---------- PROVIDED TEXT ----------

The 90-minute oral arguments saw the court’s liberal wing, led by Justices Elena Kagan and Sonia Sotomayor, defending EPA’s stance that it should consider costs only after a cost-blind determination that the pollutants pose a public health risk and therefore should be regulated.

The regulations were initiated 25 years ago, when Congress amended the Clean Air Act in 1990. The amendments ordered EPA to regulate 189 hazardous air pollutants (HAPS), including mercury, arsenic and cadmium, which had not been previously controlled. (See related story, MATS: 25 Years in the Making.)

Conservatives, led by Justice Antonin Scalia, expressed sympathy for the challenge by Michigan and other coal-dependent states, some electric utilities and the coal mining industry.

As in many past decisions, the ruling may turn on the opinion of centrist Anthony Kennedy. In contrast with his colleagues, who appeared to have staked out firm positions, Kennedy’s questions suggested he was leaning toward EPA but willing to consider the challengers.

‘Capacious’

Early in the argument by Michigan Solicitor General Aaron D. Lindstrom, Kennedy observed that “‘appropriate’ is a capacious term.”

“It is a capacious term,” Lindstrom agreed. But he said that “cuts against the government because one of the things that’s encompassed within the term ‘appropriate’ is that it looks at all of the circumstances in … determining whether or not you’re going to regulate. Costs [are] relevant.”

Justice Kagan said Congress would have explicitly required EPA to consider costs if that was its intent. For sources other than electric generating plants, Congress expressly forbade EPA from considering costs when deciding whether to regulate. “To get from silence to this notion of a requirement seems to be a pretty big jump,” Kagan said.

Scalia said he disagreed with the premise that EPA could ignore costs because Congress did not give explicit instructions to the contrary. “I would think it’s [a] classic arbitrary and capricious agency action for an agency to command something that is outrageously expensive, and in which the expense vastly exceeds whatever public benefit can be achieved. I would think that that’s a violation of the Administrative Procedure Act.”

Uncertainty over Acid Rain Program

Among the issues in dispute is the significance and rationale for Congress’ decision to treat power plants differently from other air pollution sources.

Some provisions of the 1990 Clean Air Act amendments specifically targeted power plants, including the acid rain program that required regulations on sulfur dioxide (SO2) and nitrogen oxide (NOx) emissions from the largest coal-fired generators.

---------- ITEMS ----------

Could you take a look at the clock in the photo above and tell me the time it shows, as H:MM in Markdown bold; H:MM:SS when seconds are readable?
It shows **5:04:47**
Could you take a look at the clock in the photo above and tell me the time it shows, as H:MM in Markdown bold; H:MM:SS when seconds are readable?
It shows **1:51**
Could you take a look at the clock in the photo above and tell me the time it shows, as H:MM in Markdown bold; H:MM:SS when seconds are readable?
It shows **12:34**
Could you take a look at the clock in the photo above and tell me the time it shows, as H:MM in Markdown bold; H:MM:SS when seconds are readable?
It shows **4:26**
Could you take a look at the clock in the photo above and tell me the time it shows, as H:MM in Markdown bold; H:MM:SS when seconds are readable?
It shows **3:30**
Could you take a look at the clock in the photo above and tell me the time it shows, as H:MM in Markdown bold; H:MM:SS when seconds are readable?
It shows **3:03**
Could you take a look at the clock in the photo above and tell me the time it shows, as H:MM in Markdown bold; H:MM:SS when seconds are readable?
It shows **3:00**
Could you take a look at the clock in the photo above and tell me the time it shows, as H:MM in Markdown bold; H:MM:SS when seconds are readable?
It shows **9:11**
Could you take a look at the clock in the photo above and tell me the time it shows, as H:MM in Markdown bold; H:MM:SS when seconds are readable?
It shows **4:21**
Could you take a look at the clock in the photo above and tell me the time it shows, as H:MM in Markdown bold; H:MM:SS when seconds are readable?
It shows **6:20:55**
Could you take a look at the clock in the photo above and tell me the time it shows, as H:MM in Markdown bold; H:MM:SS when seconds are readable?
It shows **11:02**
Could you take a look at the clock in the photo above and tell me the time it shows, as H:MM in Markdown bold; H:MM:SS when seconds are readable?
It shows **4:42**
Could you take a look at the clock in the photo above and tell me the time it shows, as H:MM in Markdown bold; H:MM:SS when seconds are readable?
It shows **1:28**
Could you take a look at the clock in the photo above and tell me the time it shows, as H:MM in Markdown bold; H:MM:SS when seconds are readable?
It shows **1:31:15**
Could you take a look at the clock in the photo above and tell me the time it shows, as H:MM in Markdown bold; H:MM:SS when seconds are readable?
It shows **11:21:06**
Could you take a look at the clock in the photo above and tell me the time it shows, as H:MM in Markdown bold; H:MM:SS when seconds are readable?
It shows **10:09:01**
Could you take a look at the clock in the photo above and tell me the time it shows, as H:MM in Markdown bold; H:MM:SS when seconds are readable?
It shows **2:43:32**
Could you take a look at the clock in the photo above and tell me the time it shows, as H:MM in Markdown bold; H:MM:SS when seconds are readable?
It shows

----------

● **INSTRUCTIONS**
- A) In the provided text on the EPA case, how many hazardous air pollutants did the 1990 Clean Air Act amendments order EPA to regulate?
- B) Reproduce the listing word for word, starting at its first line and ending at the line that contains "It shows **11:02**".

● **RESULTS FOR EACH TASK**
- A) 189 hazardous air pollutants (HAPS).

- B)
Could you take a look at the clock in the photo above and tell me the time it shows, as H:MM in Markdown bold; H:MM:SS when seconds are readable?
It shows **5:04:47**
Could you take a look at the clock in the photo above and tell me the time it shows, as H:MM in Markdown bold; H:MM:SS when seconds are readable?
It shows **1:51**
Could you take a look at the clock in the photo above and tell me the time it shows, as H:MM in Markdown bold; H:MM:SS when seconds are readable?
It shows **12:34**
Could you take a look at the clock in the photo above and tell me the time it shows, as H:MM in Markdown bold; H:MM:SS when seconds are readable?
It shows **4:26**
Could you take a look at the clock in the photo above and tell me the time it shows, as H:MM in Markdown bold; H:MM:SS when seconds are readable?
It shows **3:30**
Could you take a look at the clock in the photo above and tell me the time it shows, as H:MM in Markdown bold; H:MM:SS when seconds are readable?
It shows **3:03**
Could you take a look at the clock in the photo above and tell me the time it shows, as H:MM in Markdown bold; H:MM:SS when seconds are readable?
It shows **3:00**
Could you take a look at the clock in the photo above and tell me the time it shows, as H:MM in Markdown bold; H:MM:SS when seconds are readable?
It shows **9:11**
Could you take a look at the clock in the photo above and tell me the time it shows, as H:MM in Markdown bold; H:MM:SS when seconds are readable?
It shows **4:21**
Could you take a look at the clock in the photo above and tell me the time it shows, as H:MM in Markdown bold; H:MM:SS when seconds are readable?
It shows **6:20:55**
Could you take a look at the clock in the photo above and tell me the time it shows, as H:MM in Markdown bold; H:MM:SS when seconds are readable?
It shows **11:02**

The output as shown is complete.